"'Tis our true policy to steer clear of permanent alliances with any portion of the foreign world," wrote Washington to his countrymen in his Farewell Address.
Aware that it was the alliance with France in 1778 that saved our Revolution, Washington did not oppose all alliances, just permanent ones. Jefferson, too, warned against "entangling alliances."
We are today relearning the lessons our Fathers taught us.
Turkey, a NATO ally of 50 years, whom we bailed out a dozen times with IMF loans, is holding up President Bush for $32 billion in cash and loan guarantees before Ankara will let U.S. troops transit the country.
Why are the Turks engaged in such naked extortion?
Cold national interests. Ninety percent of Turks oppose a U.S. war on Iraq, and the Turks want to be rewarded for signing on. They also want to be made whole from the last Gulf War, where they lost billions in commerce because of our crushing of Iraq.
Israel, recipient of $100 billion in U.S. aid, is demanding another $15 billion to hold our coat as we fight her war against Iraq. Yet Sharon dismisses Bush's plea to stop expanding the West Bank settlements that are at the heart of the Palestinian Intifada that so inflames the Arab world against us. And by the way, says Sharon, the United States should disarm Iran, Syria and Libya, after we finish with Iraq.
Consider the Saudis. In August 1990, President Bush sent the 82nd Airborne to protect the kingdom from an Iraqi army that had just invaded Kuwait. We built permanent U.S. bases there, costing billions. Now we are told by Crown Prince Abdullah that the bases cannot be used in a war with Iraq and that, without U.N. approval, this will be a "war of aggression."
Germany, whose freedom we defended for half a century, is now sabotaging the president's effort to unite the Security Council behind a U.S. resolution to authorize war to disarm Iraq. To save himself in last year's election, Chancellor Schroeder pandered to the anti-Americanism now widespread in his country.
France was twice liberated by the blood U.S. soldiers whose remains lie in French graves. Yet, President Chirac today threatens to veto any U.N. resolution that would give Bush authority to send the grandsons of those U.S. soldiers to liberate the people of Iraq.
South Korea would not exist today had not tens of thousands of American soldiers made the supreme sacrifice in the war of 1950-53. Yet in last year's campaign, South Korea's new president also played the anti-American card, pledging to review the relationship between Seoul and Washington and the need for U.S. troops to remain on Korean soil.
When the crisis over North Korea's nuclear weapons erupted, he helpfully offered to "mediate" between his defender, the United States, and his enemy, North Korea, which has thousands of artillery pieces on his northern border aimed at his capital city.

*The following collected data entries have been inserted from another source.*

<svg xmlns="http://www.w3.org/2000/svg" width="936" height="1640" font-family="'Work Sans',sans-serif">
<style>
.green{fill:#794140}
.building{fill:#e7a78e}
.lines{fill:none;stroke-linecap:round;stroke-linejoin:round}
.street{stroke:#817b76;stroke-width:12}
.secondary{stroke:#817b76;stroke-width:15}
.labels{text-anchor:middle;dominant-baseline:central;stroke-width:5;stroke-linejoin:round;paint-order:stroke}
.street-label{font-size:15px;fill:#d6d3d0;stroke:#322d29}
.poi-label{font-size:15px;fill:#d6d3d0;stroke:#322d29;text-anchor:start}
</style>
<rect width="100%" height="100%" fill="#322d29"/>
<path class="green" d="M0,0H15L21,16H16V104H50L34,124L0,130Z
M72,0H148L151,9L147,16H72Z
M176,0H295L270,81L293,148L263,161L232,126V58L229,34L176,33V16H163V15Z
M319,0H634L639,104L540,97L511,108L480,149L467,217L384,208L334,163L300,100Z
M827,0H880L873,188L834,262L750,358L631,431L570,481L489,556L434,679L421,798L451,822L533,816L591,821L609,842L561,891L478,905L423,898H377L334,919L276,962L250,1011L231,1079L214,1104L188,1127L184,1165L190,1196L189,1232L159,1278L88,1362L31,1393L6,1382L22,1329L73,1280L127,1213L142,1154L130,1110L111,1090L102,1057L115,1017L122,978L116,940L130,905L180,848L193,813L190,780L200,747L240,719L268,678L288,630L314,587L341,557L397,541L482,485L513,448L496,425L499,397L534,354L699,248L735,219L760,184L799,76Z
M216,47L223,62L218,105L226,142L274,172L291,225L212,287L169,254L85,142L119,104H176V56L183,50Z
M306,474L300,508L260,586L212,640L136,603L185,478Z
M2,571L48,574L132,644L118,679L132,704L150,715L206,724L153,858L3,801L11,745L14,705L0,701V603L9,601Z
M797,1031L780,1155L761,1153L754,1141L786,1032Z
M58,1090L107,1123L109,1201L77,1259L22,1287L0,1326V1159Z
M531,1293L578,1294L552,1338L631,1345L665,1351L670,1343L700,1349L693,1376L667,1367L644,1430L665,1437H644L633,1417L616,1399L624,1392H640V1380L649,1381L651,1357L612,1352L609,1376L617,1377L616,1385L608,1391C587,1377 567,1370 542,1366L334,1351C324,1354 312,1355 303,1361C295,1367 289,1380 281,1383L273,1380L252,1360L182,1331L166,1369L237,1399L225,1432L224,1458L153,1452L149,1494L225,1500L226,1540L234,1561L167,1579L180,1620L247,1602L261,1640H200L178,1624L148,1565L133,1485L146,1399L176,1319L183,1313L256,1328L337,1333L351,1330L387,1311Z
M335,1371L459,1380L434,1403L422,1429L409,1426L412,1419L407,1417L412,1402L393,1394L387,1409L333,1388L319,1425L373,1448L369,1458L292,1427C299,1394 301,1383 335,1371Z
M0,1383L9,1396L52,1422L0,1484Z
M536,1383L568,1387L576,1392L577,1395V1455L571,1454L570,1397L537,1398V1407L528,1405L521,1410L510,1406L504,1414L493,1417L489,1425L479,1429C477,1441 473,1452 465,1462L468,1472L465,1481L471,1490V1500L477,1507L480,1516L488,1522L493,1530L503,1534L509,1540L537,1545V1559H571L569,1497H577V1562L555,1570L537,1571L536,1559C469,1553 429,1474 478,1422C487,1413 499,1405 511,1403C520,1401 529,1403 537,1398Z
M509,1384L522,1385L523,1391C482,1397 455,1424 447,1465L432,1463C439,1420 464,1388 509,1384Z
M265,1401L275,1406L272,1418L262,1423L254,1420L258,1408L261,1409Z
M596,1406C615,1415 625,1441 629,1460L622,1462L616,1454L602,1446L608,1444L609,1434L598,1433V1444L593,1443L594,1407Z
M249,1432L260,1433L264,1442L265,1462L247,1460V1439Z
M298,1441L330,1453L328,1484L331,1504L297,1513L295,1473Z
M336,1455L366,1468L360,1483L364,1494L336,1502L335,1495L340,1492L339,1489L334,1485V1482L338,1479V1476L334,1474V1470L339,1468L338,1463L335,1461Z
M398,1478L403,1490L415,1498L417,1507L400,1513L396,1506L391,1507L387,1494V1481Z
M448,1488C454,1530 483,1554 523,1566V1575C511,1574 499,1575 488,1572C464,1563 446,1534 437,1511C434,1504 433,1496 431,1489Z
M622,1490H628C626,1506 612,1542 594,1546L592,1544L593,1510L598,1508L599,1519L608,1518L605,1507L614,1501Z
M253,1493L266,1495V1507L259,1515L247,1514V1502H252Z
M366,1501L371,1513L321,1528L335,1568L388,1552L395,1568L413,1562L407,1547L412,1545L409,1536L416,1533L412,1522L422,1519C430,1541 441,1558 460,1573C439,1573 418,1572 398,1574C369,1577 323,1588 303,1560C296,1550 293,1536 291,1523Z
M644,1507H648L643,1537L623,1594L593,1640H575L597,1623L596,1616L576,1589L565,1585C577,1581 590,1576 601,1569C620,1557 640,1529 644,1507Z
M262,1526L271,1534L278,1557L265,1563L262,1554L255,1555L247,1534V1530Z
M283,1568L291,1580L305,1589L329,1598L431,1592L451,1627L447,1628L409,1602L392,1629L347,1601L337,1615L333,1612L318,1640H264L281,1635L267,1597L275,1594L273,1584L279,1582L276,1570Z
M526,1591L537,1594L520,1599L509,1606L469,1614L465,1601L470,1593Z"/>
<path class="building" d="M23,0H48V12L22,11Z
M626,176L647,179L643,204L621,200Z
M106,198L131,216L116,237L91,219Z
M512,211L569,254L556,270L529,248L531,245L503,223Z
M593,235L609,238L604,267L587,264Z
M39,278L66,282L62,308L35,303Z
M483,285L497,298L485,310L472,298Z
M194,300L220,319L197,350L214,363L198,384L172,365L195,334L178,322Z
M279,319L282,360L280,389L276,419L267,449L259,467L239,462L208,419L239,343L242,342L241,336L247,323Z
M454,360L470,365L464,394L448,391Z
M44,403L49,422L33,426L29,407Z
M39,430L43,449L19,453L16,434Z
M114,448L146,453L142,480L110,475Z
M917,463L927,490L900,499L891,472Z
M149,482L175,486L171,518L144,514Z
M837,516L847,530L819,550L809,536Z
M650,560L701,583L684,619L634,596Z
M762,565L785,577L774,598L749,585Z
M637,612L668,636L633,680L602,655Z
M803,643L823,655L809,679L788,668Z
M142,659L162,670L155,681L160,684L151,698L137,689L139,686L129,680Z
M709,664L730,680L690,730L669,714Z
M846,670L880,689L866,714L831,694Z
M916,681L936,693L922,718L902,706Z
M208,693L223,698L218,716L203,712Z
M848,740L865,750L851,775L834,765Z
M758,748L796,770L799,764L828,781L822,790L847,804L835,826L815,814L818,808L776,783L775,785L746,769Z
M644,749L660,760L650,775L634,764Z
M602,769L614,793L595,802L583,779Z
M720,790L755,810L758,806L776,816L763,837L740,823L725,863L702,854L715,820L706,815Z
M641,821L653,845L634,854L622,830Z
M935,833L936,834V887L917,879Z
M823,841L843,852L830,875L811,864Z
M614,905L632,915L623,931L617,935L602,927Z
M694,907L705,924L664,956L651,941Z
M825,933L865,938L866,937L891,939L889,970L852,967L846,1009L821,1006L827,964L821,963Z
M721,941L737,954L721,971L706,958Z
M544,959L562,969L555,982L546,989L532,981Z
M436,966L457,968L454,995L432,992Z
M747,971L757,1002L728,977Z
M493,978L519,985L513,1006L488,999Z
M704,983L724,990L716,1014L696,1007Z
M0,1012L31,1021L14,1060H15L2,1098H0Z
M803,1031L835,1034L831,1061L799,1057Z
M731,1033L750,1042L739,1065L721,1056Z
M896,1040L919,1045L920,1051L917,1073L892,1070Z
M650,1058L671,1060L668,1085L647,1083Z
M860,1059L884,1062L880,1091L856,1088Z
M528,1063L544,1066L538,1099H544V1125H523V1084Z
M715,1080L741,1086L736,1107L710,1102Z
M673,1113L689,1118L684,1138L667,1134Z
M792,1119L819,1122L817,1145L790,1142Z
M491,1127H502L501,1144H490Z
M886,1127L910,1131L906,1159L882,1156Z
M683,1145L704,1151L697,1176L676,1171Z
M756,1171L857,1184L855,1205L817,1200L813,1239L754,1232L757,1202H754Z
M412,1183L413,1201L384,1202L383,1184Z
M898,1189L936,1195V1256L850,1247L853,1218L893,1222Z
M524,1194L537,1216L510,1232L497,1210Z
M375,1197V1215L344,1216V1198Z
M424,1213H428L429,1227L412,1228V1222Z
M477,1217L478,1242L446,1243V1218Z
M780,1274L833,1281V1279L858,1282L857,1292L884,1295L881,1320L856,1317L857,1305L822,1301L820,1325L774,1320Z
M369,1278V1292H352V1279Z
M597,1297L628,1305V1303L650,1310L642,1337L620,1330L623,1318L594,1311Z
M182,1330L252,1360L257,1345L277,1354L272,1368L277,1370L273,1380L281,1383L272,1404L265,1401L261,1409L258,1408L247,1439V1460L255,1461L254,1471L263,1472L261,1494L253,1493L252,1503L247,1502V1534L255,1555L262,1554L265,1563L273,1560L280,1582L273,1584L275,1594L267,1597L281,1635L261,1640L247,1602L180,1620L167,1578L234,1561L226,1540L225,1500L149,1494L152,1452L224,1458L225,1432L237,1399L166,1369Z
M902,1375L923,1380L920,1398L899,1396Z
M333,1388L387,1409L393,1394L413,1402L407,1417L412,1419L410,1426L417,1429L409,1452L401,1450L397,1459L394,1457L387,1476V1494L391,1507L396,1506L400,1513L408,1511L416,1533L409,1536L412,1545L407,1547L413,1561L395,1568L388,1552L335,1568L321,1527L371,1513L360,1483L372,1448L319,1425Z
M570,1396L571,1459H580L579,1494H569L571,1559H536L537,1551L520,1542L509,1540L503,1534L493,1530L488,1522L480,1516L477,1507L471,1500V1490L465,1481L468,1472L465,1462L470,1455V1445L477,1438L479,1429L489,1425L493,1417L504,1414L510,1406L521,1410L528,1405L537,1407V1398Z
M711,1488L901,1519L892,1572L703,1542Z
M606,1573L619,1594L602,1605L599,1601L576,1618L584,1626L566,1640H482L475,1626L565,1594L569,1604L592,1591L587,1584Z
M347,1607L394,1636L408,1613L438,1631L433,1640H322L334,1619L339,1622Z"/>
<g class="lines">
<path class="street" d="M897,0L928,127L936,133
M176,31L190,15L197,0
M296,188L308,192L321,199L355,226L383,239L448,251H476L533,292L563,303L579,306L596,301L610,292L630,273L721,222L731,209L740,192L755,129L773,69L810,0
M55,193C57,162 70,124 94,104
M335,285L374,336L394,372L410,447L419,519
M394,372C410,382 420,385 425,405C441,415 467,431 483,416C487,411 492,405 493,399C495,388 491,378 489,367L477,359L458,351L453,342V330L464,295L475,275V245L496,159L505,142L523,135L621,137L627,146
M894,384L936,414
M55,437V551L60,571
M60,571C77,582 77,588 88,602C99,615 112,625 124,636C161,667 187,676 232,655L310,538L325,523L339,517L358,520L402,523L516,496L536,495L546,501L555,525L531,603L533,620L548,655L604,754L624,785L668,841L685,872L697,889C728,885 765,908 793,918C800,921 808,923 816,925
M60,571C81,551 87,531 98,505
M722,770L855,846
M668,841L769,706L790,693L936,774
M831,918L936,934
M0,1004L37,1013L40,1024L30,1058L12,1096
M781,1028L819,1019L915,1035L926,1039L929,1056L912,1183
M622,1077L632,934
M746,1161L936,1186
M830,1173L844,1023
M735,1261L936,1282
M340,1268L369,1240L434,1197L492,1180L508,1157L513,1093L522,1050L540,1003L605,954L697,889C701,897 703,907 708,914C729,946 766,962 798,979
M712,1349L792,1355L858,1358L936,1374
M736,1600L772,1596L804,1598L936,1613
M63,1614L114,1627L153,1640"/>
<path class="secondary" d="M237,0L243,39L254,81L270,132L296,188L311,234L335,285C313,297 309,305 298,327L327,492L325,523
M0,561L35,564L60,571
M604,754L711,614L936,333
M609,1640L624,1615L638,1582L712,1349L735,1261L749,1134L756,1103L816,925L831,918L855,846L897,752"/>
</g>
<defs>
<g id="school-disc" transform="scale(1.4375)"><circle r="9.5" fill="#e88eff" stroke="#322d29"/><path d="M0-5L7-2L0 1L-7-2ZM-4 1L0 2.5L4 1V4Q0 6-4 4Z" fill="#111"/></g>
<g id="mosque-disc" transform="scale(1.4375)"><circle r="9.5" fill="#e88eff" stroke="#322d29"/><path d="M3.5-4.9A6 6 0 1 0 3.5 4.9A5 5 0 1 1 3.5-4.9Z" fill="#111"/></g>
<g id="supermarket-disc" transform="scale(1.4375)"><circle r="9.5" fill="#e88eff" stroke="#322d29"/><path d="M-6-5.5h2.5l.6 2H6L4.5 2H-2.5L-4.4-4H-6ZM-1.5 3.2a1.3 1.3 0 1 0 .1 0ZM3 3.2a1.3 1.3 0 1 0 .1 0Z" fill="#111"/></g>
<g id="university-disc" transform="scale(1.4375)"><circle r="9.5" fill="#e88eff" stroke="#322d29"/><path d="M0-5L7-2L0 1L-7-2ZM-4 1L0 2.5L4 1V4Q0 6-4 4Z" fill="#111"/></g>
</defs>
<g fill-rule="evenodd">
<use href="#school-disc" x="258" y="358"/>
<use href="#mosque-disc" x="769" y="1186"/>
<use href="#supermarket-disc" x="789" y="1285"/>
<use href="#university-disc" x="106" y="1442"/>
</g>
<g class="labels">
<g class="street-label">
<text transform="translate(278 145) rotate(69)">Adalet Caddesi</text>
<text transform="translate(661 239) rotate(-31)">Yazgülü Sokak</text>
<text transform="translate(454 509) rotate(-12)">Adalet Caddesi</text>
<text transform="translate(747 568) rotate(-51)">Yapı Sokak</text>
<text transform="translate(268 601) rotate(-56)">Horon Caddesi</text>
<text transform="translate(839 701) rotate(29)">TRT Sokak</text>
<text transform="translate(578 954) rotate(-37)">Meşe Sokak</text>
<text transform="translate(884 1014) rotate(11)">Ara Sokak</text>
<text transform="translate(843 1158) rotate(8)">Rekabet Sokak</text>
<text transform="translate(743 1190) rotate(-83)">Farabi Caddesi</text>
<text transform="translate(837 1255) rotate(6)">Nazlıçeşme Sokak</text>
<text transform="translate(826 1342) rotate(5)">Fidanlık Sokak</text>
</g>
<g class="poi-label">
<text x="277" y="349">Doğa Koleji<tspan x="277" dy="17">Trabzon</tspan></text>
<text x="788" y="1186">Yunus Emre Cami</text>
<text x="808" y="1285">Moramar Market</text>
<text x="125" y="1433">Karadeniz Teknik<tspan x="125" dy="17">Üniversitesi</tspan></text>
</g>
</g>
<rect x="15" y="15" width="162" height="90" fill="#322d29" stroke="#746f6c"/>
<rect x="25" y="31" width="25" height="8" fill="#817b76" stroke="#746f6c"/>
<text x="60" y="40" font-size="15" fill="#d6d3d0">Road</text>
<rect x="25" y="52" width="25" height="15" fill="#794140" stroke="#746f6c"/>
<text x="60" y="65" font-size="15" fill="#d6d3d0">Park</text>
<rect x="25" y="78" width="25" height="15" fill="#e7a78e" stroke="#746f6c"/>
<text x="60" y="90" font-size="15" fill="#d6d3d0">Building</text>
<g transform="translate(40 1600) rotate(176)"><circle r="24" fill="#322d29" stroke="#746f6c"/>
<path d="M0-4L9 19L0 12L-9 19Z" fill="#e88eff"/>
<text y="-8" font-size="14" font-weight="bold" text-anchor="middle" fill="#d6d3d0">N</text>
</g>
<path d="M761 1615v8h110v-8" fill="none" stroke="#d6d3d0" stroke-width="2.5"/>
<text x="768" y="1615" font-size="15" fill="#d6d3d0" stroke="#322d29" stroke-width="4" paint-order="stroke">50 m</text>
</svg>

"We shall astonish the world with our ingratitude," said the Italian statesman Cavour. "The state is a cold monster," echoed DeGaulle, who ordered NATO out of Paris in 1966.
But to Americans enraged at this seeming ingratitude, consider our own record before we became a world power. Twelve years after the British defeated our enemies in the French and Indian War, American patriots were shooting down British soldiers on the Concord Road.
Washington wept with joy at the alliance with France in 1778, but one year after Yorktown, American diplomats were back-channeling the British to conclude a separate peace at the expense of France.
"Let us be grateful to the French for what they have done for us," said John Jay to Ben Franklin, "but let us think for ourselves. And, if need be, let us act for ourselves."
In 1812, we declared war on our Mother Country when she was in a death struggle with Napoleon. Young America was beholden to no one.
This is the world as it is, not as we sentimental Americans would wish it to be. When South Korea and Europe needed us, our troops were welcome, and they remain welcome as long as we wish to defend them, but please do not ask them to sacrifice their selfish interests in some higher American cause. Or be prepared to bribe them.
Can it still be unclear to President Bush that not only does the world not share his fear of Iraq, tens of millions of Europeans and Arabs fear and detest us even more? And if Uncle Sam wants their help in ousting Saddam, they will charge him an arm and a leg for it.
Come home, Sam, the war's over. Let our ungrateful dependents fend for themselves. They're not worth it, old man.